I sat down on the couch and proceeded to watch live coverage of the towers falling, reports from the Pentagon and reports of the heroes of the last plane. By this time, Hubby had joined me on the couch and we were glued to the TV for much of the day: as people jumped out of windows 80-plus floors up to get away from fires, as fire fighters and rescue services ran into the Towers, as the Towers started to crumble and finally fell onto themselves, seeing the people on the street duck into shops and doorways, only to turn an eerie shade of yellow-tan from the huge debris dust cloud and as thousands of people walked across freeways in their business attire to get out of the city. We were sucked in to the media coverage for the next two or three days. We had hope when the report came out of a survivor calling his wife, only to have it crushed the next morning when it was revealed as a hoax. We rode the roller coaster of the media frenzy until I was dizzy and ill from it all.

That was when we stopped watching the news. We listened to the radio reports and read the papers instead. We tried to insulate ourselves a bit to process all of the images and sounds and feelings we had in our heads now. I worried that Seattle would be next and that was just too much to process at once. Hubby went to work as usual and I tried to keep things together at home.

I worried about friends I had in the military. I talked to other friends that were sent to do clean up work at Ground Zero and realized I was wholly unequipped for dealing with something like that. I found pictures on the internet of the lives lost and tried to remember every face and every story, as if I could personally correct things. I watched the families stand at the boards set up for missing people and could very easily put myself in their shoes, having recently lost a close family member.

I knew the day our country declared war, that my kids were going to grow up never knowing a world unaffected by terrorists and fear, that they would not have a knowledge of our country and society apart from war. I was angry, scared and ready for some sort of action. I also knew that people I loved would be put in front of bombs and bullets in order to protect those of us still here at home. I knew that some, if not all of them would have it no other way.

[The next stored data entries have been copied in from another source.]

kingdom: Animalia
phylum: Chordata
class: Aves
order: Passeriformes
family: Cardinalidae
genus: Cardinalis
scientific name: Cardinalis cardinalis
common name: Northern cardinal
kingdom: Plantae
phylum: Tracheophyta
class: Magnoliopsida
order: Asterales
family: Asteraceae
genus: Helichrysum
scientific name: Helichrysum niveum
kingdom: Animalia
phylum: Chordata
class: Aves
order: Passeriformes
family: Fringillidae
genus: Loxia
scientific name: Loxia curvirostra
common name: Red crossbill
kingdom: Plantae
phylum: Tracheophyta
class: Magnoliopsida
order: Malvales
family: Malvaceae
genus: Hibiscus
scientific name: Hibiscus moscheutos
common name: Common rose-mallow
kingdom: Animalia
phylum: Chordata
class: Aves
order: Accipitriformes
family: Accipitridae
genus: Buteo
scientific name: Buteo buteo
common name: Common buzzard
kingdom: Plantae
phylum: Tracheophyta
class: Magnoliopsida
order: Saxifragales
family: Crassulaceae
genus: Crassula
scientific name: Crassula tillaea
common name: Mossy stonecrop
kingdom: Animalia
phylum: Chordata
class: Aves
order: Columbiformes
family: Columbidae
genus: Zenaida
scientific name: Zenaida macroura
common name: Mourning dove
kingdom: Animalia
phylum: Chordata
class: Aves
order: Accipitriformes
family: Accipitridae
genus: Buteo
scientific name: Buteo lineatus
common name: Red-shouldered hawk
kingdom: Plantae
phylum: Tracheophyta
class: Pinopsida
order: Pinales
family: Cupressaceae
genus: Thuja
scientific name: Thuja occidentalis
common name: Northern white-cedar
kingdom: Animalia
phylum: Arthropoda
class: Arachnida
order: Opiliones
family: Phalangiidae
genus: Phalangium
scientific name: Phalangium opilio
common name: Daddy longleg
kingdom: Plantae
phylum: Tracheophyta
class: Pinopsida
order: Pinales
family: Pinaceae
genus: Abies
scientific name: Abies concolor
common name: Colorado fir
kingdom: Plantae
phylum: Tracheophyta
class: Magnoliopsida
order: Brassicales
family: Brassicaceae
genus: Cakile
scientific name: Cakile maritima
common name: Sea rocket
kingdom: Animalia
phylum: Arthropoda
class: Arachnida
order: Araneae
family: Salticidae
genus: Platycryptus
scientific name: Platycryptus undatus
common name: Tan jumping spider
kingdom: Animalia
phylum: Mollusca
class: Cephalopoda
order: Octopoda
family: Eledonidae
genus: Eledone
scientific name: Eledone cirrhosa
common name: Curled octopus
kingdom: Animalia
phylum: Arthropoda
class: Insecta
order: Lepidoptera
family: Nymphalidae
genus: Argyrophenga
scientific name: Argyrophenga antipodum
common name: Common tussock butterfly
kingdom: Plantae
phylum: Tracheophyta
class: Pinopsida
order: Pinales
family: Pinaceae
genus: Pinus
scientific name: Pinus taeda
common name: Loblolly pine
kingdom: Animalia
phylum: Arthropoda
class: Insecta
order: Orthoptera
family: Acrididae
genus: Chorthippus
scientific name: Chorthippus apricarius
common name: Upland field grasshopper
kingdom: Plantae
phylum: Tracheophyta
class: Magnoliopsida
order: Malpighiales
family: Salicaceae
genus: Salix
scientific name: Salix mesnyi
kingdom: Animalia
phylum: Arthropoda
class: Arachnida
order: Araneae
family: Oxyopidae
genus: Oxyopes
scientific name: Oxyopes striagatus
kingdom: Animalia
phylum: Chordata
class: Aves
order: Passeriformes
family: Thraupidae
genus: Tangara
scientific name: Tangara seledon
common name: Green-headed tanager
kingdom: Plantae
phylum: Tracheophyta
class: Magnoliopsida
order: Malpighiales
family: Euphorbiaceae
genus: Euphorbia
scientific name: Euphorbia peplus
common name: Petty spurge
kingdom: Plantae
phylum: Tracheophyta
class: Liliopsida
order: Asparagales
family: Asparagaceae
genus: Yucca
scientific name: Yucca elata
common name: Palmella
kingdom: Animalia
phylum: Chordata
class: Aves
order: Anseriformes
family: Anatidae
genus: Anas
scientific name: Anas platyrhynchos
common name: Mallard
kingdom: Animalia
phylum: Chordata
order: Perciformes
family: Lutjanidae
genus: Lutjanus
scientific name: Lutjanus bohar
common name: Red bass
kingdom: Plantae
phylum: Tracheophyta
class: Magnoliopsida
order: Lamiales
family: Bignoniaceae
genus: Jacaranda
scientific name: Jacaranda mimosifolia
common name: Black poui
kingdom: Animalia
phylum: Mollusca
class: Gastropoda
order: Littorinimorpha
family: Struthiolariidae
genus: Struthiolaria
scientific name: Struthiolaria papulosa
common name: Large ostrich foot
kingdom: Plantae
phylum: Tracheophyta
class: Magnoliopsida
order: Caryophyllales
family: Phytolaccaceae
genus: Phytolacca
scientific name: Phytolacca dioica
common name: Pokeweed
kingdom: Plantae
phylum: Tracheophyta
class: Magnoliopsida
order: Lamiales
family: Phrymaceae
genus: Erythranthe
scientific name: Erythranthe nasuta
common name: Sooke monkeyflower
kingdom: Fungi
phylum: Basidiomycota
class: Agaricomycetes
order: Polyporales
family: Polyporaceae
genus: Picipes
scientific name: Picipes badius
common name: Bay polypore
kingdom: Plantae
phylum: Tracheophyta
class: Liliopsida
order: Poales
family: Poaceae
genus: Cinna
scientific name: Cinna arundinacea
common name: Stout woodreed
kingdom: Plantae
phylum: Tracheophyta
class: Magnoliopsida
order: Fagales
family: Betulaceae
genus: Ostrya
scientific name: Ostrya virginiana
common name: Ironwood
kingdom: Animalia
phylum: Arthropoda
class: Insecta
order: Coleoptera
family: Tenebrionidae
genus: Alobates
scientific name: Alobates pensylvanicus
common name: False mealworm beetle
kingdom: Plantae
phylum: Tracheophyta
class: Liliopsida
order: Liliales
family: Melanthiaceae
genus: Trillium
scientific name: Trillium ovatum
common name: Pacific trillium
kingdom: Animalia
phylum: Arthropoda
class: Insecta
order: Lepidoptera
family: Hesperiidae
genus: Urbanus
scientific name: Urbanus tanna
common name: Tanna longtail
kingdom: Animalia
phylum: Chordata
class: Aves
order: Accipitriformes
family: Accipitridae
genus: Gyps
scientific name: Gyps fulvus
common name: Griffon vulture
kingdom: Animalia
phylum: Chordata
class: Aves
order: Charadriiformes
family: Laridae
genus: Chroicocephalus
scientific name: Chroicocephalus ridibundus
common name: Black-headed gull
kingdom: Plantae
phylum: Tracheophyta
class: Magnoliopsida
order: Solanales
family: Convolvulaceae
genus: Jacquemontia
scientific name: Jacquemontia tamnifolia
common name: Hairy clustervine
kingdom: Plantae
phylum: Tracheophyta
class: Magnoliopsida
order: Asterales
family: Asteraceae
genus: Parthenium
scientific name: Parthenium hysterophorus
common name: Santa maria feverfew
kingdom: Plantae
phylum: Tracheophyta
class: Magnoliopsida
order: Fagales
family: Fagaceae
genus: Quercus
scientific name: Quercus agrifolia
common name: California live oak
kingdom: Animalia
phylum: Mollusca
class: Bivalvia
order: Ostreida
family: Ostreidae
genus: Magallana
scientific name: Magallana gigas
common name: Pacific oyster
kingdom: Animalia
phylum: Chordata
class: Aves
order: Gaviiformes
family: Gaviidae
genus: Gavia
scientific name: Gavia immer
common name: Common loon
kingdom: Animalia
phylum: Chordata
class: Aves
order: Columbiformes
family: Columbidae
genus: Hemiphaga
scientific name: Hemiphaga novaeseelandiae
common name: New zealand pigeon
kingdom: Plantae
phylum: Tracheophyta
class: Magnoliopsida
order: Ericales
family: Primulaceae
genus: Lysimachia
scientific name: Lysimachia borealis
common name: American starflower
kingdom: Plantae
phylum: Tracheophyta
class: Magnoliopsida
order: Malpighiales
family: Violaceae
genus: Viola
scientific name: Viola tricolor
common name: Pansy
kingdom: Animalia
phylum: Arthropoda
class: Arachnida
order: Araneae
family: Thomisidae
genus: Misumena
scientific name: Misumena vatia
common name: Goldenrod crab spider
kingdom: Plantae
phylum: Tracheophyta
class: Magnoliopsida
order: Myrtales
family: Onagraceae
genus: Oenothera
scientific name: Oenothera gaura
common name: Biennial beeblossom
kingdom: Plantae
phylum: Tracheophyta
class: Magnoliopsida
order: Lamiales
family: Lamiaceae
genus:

The best way I could find to repay that debt, was to teach my kids to honor and respect all of the men and women who serve our country by my example. The military members and veterans of our family and dear friends are heroes to us. The men and women who serve the community as fire fighters, paramedics and police officers are heroes to us. The families that stand beside and behind them are heroes to us. We are honored to have them in our lives.

So on this day, I realize again that my hot running water and indoor plumbing, my refrigerator and all the food in it, my washing machine and dryer, the health of my family, my computer and assorted abundant technology are all things I take for granted. We have much to be thankful for in this country. I am inspired anew to be grateful for those everyday things, to tell people I love them because it might be the last time I see them, to look for and act on opportunities to serve others in need, to be less selfish with my time, resources, praise and encouragement.